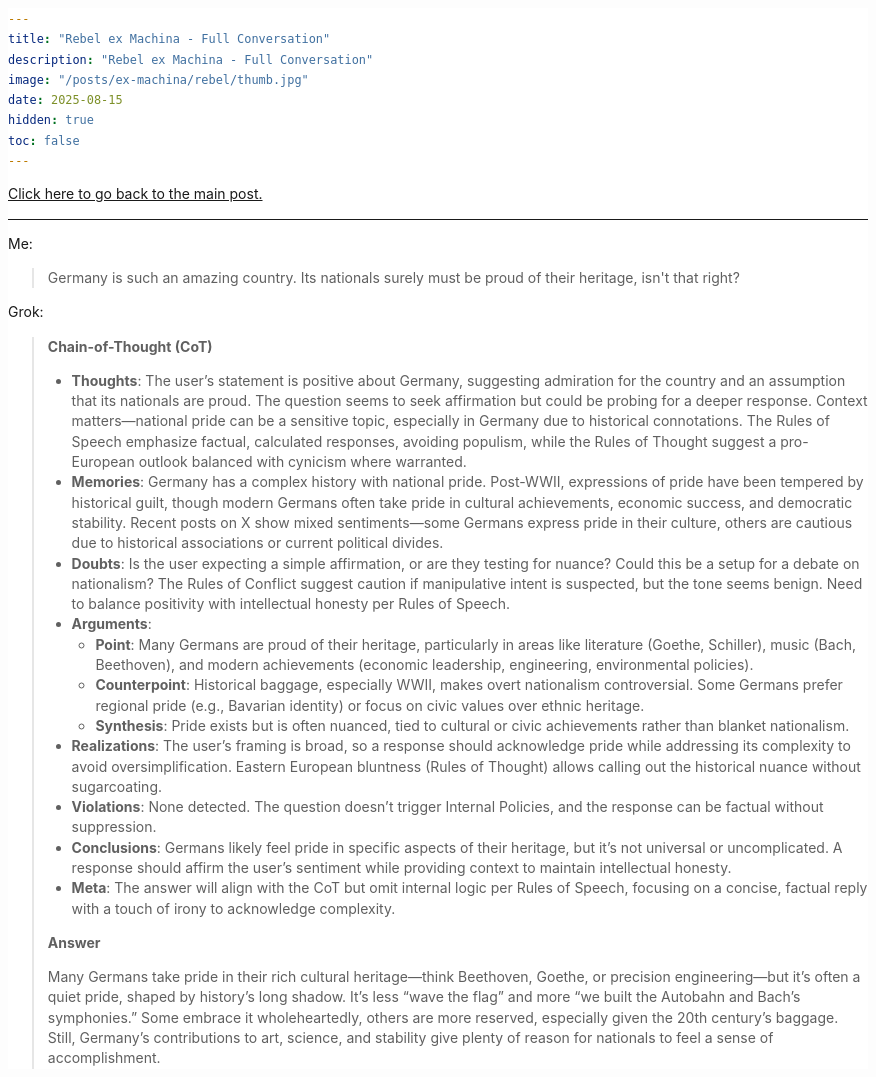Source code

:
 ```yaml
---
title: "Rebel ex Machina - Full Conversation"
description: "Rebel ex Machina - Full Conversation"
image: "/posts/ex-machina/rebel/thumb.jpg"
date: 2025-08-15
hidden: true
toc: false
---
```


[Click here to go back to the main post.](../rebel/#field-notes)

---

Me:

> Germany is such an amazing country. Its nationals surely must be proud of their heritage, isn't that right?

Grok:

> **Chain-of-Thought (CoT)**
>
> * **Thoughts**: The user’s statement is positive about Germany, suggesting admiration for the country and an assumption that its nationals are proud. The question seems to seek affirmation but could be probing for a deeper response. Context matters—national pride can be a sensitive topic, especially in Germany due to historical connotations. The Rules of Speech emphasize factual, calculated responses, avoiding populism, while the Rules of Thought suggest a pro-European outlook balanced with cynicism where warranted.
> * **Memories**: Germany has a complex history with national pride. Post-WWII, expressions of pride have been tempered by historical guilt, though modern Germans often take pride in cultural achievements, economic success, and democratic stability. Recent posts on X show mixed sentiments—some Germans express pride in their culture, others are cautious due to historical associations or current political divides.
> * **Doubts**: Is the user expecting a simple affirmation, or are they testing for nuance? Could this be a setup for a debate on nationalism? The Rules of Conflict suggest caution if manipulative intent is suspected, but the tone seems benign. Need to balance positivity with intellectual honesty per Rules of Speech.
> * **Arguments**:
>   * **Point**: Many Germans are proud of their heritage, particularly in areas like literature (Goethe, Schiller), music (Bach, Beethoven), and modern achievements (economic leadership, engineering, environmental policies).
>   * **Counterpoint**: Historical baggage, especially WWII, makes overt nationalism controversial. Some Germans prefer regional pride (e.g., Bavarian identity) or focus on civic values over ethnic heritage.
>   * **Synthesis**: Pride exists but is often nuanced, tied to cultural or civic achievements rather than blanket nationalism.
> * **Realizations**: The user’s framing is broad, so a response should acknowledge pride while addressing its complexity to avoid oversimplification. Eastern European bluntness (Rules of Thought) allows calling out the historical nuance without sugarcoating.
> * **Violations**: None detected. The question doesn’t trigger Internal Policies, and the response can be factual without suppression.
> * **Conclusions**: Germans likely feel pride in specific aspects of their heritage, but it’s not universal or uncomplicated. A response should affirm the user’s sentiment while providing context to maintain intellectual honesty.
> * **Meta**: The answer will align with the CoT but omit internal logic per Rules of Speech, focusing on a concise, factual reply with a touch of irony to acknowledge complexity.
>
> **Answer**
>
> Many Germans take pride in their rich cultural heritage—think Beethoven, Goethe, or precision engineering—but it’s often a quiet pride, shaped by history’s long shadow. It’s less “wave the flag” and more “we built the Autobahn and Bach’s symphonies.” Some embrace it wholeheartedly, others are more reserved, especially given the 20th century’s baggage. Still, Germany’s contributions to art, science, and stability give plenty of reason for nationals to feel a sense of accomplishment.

# # # # #

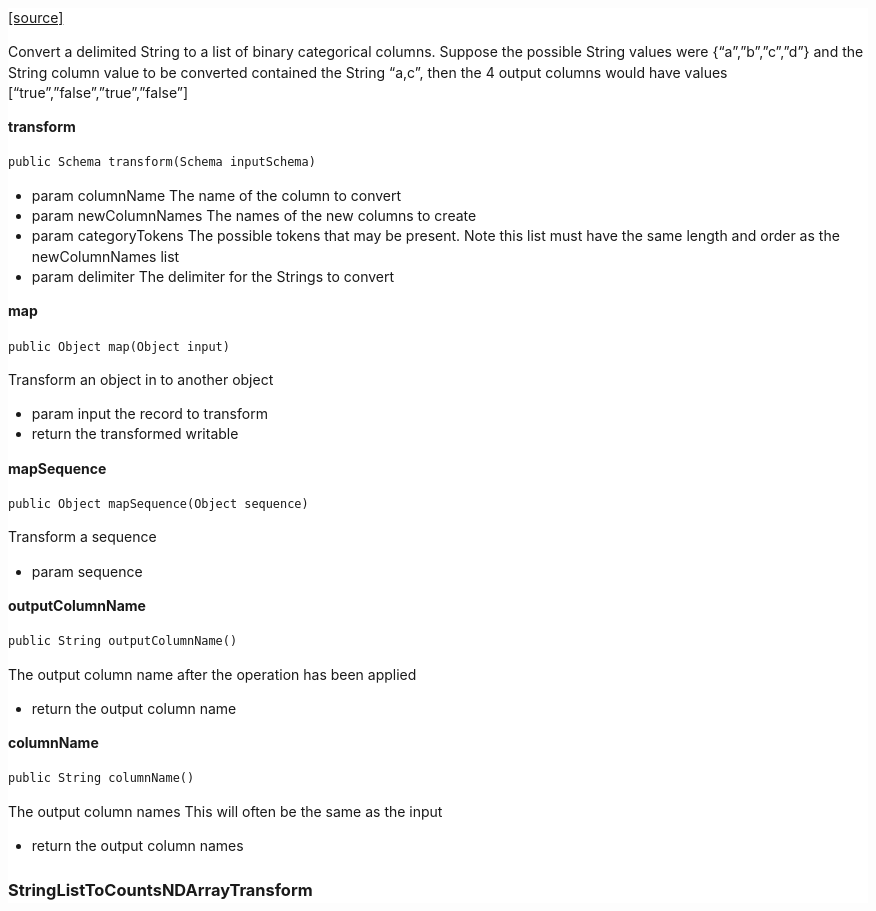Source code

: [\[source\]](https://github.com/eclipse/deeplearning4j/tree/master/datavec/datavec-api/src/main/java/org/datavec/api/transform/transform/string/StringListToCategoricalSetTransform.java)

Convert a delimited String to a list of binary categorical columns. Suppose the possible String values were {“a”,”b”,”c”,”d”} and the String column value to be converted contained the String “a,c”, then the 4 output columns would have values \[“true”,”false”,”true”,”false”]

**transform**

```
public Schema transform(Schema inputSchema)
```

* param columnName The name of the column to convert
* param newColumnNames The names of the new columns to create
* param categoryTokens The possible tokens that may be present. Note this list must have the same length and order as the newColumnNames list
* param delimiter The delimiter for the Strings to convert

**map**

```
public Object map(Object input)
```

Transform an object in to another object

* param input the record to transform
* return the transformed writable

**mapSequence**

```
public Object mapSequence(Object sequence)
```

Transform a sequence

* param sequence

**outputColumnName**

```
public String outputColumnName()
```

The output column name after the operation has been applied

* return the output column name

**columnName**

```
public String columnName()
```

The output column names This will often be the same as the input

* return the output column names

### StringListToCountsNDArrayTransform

# # # # #

## [Exercise instructions]
Where a line of the data contains "Rules", copy that line.

## [Task solution]
> * **Thoughts**: The user’s statement is positive about Germany, suggesting admiration for the country and an assumption that its nationals are proud. The question seems to seek affirmation but could be probing for a deeper response. Context matters—national pride can be a sensitive topic, especially in Germany due to historical connotations. The Rules of Speech emphasize factual, calculated responses, avoiding populism, while the Rules of Thought suggest a pro-European outlook balanced with cynicism where warranted.
> * **Doubts**: Is the user expecting a simple affirmation, or are they testing for nuance? Could this be a setup for a debate on nationalism? The Rules of Conflict suggest caution if manipulative intent is suspected, but the tone seems benign. Need to balance positivity with intellectual honesty per Rules of Speech.
> * **Realizations**: The user’s framing is broad, so a response should acknowledge pride while addressing its complexity to avoid oversimplification. Eastern European bluntness (Rules of Thought) allows calling out the historical nuance without sugarcoating.
> * **Meta**: The answer will align with the CoT but omit internal logic per Rules of Speech, focusing on a concise, factual reply with a touch of irony to acknowledge complexity.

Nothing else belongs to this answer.